Tech giant Microsoft, for example, trades at 35.28 times forward earnings, and chip powerhouse Nvidia (NVDA) sits at 35.42x. So while Meta isn’t a bargain-bin pick, its pricing looks relatively balanced for a company with its scale, momentum, and growth ambitions.

Inside Meta’s Q1 Earnings Report

Following Meta’s first quarter earnings report published on April 30, which blew past both Wall Street’s top and bottom line forecasts, shares of the social media giant closed up roughly 4.2% in the very next trading session. Sales for the quarter shot up 16% annually to $42.3 billion, surpassing Wall Street’s forecasted figure of $41.4 billion. Bottom line growth was even more impressive, with EPS climbing a notable 37% year over year to $6.43 per share, topping estimates by an impressive 23.2% margin

Meta's advertising business has demonstrated remarkable resilience, showcasing robust growth in key metrics. Ad impressions saw a 5% increase year-over-year, while the average price per ad experienced a significant 10% rise. Beyond just ads, user engagement across Meta's apps remains exceptionally robust. 

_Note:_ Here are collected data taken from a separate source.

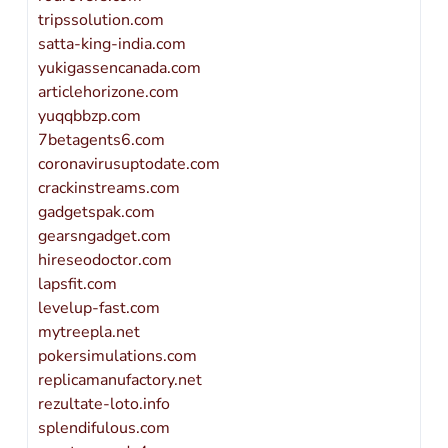
tripssolution.com
satta-king-india.com
yukigassencanada.com
articlehorizone.com
yuqqbbzp.com
7betagents6.com
coronavirusuptodate.com
crackinstreams.com
gadgetspak.com
gearsngadget.com
hireseodoctor.com
lapsfit.com
levelup-fast.com
mytreepla.net
pokersimulations.com
replicamanufactory.net
rezultate-loto.info
splendifulous.com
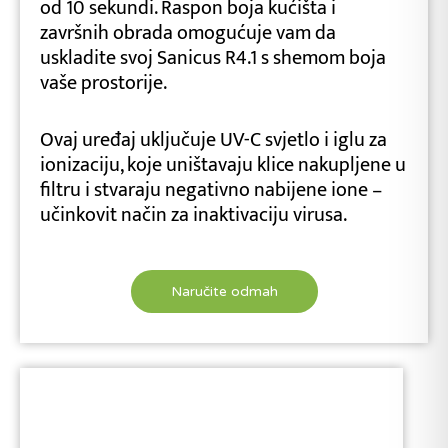
od 10 sekundi. Raspon boja kućišta i
završnih obrada omogućuje vam da
uskladite svoj Sanicus R4.1 s shemom boja
vaše prostorije.
Ovaj uređaj uključuje UV-C svjetlo i iglu za
ionizaciju, koje uništavaju klice nakupljene u
filtru i stvaraju negativno nabijene ione –
učinkovit način za inaktivaciju virusa.
Naručite odmah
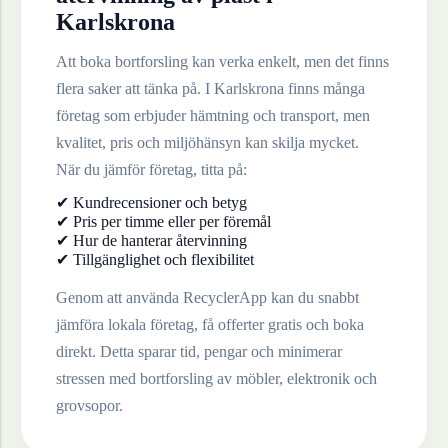
Karlskrona
Att boka bortforsling kan verka enkelt, men det finns
flera saker att tänka på. I
Karlskrona
finns många
företag som erbjuder hämtning och transport, men
kvalitet, pris och miljöhänsyn kan skilja mycket.
När du jämför företag, titta på:
✔ Kundrecensioner och betyg
✔ Pris per timme eller per föremål
✔ Hur de hanterar återvinning
✔ Tillgänglighet och flexibilitet
Genom att använda RecyclerApp kan du snabbt
jämföra lokala företag, få offerter gratis och boka
direkt. Detta sparar tid, pengar och minimerar
stressen med bortforsling av möbler, elektronik och
grovsopor.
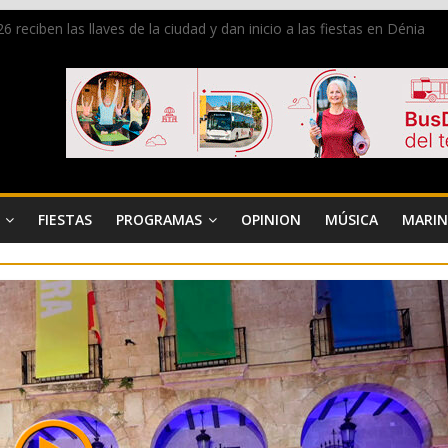
 reciben las llaves de la ciudad y dan inicio a las fiestas en Dénia
a en la Segunda Entraeta Festera
 de Dénia más de 50.000 imágenes de la memoria visual de la ciudad
de ambiente la calle Marqués de Campo con la recepción a la Capitaní
Dénia reunirá durante agosto a figuras nacionales e internacionales e
FIESTAS
PROGRAMAS
OPINION
MÚSICA
MARIN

In March 2025, the company's family of apps hit 3.4 billion daily active people, marking a healthy 6% jump from the previous year. Moreover, the company's operational efficiency was also evident, as its operating margin improved to 41% from 38% in the same quarter of the previous year, reflecting effective cost management.

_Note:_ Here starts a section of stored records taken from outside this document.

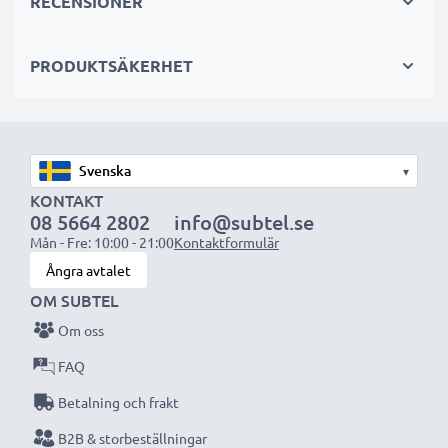
RECENSIONER
PRODUKTSÄKERHET
OBS:
Ladda batterierna helt innan första användning
för bästa resultat och livslängd.
Varje CELLONIC batteri genomgår noggranna
▾
tester för bästa prestanda och hållbarhet. Beställ
KONTAKT
08 5664 2802
info@subtel.se
nu – snabb leverans & 3 års garanti!
Mån - Fre: 10:00 - 21:00
Kontaktformulär
Ångra avtalet
OM SUBTEL
Om oss
FAQ
Betalning och frakt
B2B & storbeställningar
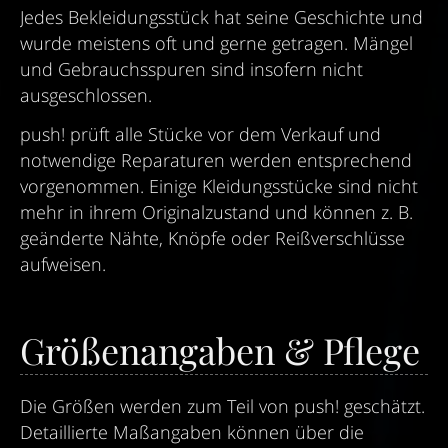
Jedes Bekleidungsstück hat seine Geschichte und
wurde meistens oft und gerne getragen. Mängel
und Gebrauchsspuren sind insofern nicht
ausgeschlossen.
push! prüft alle Stücke vor dem Verkauf und
notwendige Reparaturen werden entsprechend
vorgenommen. Einige Kleidungsstücke sind nicht
mehr in ihrem Originalzustand und können z. B.
geänderte Nähte, Knöpfe oder Reißverschlüsse
aufweisen.
Größenangaben & Pflege
Die Größen werden zum Teil von push! geschätzt.
Detaillierte Maßangaben können über die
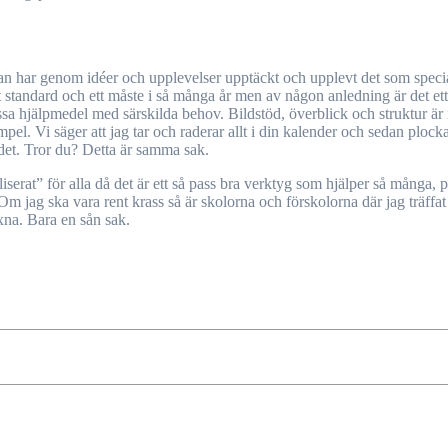
Han har genom idéer och upplevelser upptäckt och upplevt det som speci
t standard och ett måste i så många år men av någon anledning är det et
 dessa hjälpmedel med särskilda behov. Bildstöd, överblick och struktur är
pel. Vi säger att jag tar och raderar allt i din kalender och sedan plockar 
tödet. Tror du? Detta är samma sak.
erat” för alla då det är ett så pass bra verktyg som hjälper så många, på 
. Om jag ska vara rent krass så är skolorna och förskolorna där jag träffa
xna. Bara en sån sak.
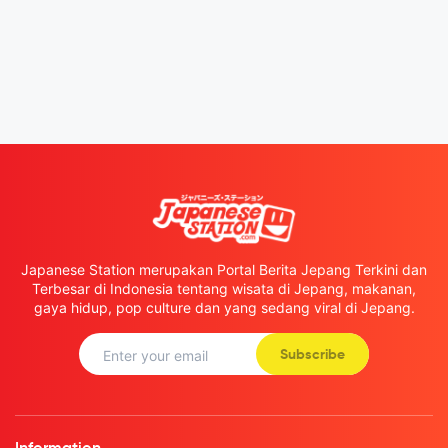
Japanese Station merupakan Portal Berita Jepang Terkini dan
Terbesar di Indonesia tentang wisata di Jepang, makanan,
gaya hidup, pop culture dan yang sedang viral di Jepang.
Subscribe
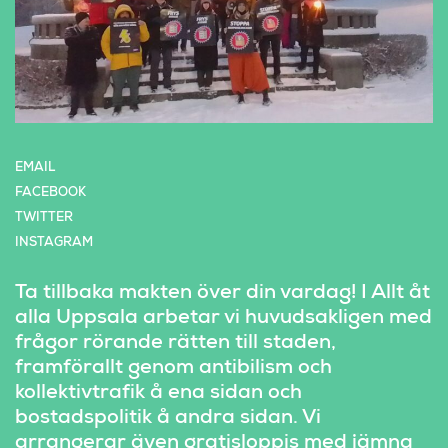
EMAIL
FACEBOOK 
TWITTER 
INSTAGRAM
Ta tillbaka makten över din vardag! I Allt åt 
alla Uppsala arbetar vi huvudsakligen med 
frågor rörande rätten till staden, 
framförallt genom antibilism och 
kollektivtrafik å ena sidan och 
bostadspolitik å andra sidan. Vi 
arrangerar även gratisloppis med jämna 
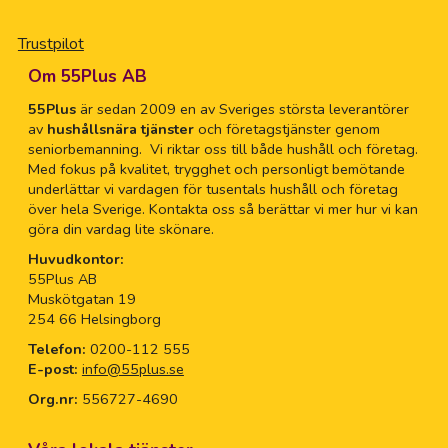
Trustpilot
Om 55Plus AB
55Plus
är sedan 2009 en av Sveriges största leverantörer
av
hushållsnära tjänster
och företagstjänster genom
seniorbemanning. Vi riktar oss till både hushåll och företag.
Med fokus på kvalitet, trygghet och personligt bemötande
underlättar vi vardagen för tusentals hushåll och företag
över hela Sverige. Kontakta oss så berättar vi mer hur vi kan
göra din vardag lite skönare.
Huvudkontor:
55Plus AB
Muskötgatan 19
254 66 Helsingborg
Telefon:
0200-112 555
E-post:
info@55plus.se
Org.nr:
556727-4690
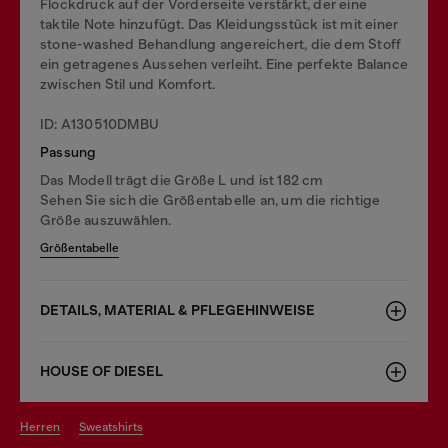
Flockdruck auf der Vorderseite verstärkt, der eine
taktile Note hinzufügt. Das Kleidungsstück ist mit einer
stone-washed Behandlung angereichert, die dem Stoff
ein getragenes Aussehen verleiht. Eine perfekte Balance
zwischen Stil und Komfort.
ID: A130510DMBU
Passung
Das Modell trägt die Größe L und ist 182 cm
Sehen Sie sich die Größentabelle an, um die richtige
Größe auszuwählen.
Größentabelle
DETAILS, MATERIAL & PFLEGEHINWEISE
HOUSE OF DIESEL
herren
sweatshirts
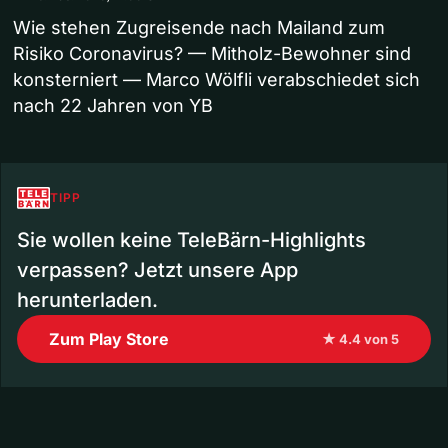
Wie stehen Zugreisende nach Mailand zum
Risiko Coronavirus? — Mitholz-Bewohner sind
konsterniert — Marco Wölfli verabschiedet sich
nach 22 Jahren von YB
TIPP
Sie wollen keine TeleBärn-Highlights
verpassen? Jetzt unsere App
herunterladen.
Zum Play Store
★ 4.4 von 5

CEO Mark Zuckerberg further emphasized the company's significant progress on its AI initiatives, particularly highlighting AI glasses and Meta AI, which now boasts nearly 1 billion monthly active users. The CEO stated, “We've had a strong start to an important year, our community continues to grow and our business is performing very well.”

Looking ahead, Meta is painting a bright picture for the second quarter, with an optimistic revenue projection of $42.5 billion to $45.5 billion. The company has also increased its fiscal 2025 capital expenditure outlook to range between $64 billion and $72 billion, up from the previous range of $60 billion to $65 billion. This boost signals a strategic intensification of Meta’s AI efforts. The company is channeling more capital into additional data center investments, which are crucial for powering its advanced AI initiatives. 

What Do Analysts Expect for Meta Stock? 

Overall, Wall Street is flashing the green flag for META, with a “Strong Buy” consensus reflecting widespread optimism about the stock’s growth prospects. Of the 53 analysts offering recommendations, 44 are giving it a solid “Strong Buy,” three suggest a “Moderate Buy,” four give a “Hold,” and only two advocate “Strong Sell.”

META’s average analyst price target of $698.42 is slightly below its current trading price. However, the Street-high price target of $935 suggests that the stock can still rally as much as 34% from here. 

While Meta and Scale AI are yet to officially confirm the swirling rumors, Meta’s monumental capital expenditure commitment for this year and its rapid advancements in AI clearly underscore its unwavering dedication to strengthening its AI capabilities. Additionally, given its recent stronger-than-expected financial performance and Wall Street’s resounding confidence in the company, it would be wise for investors to start paying close attention to the stock now.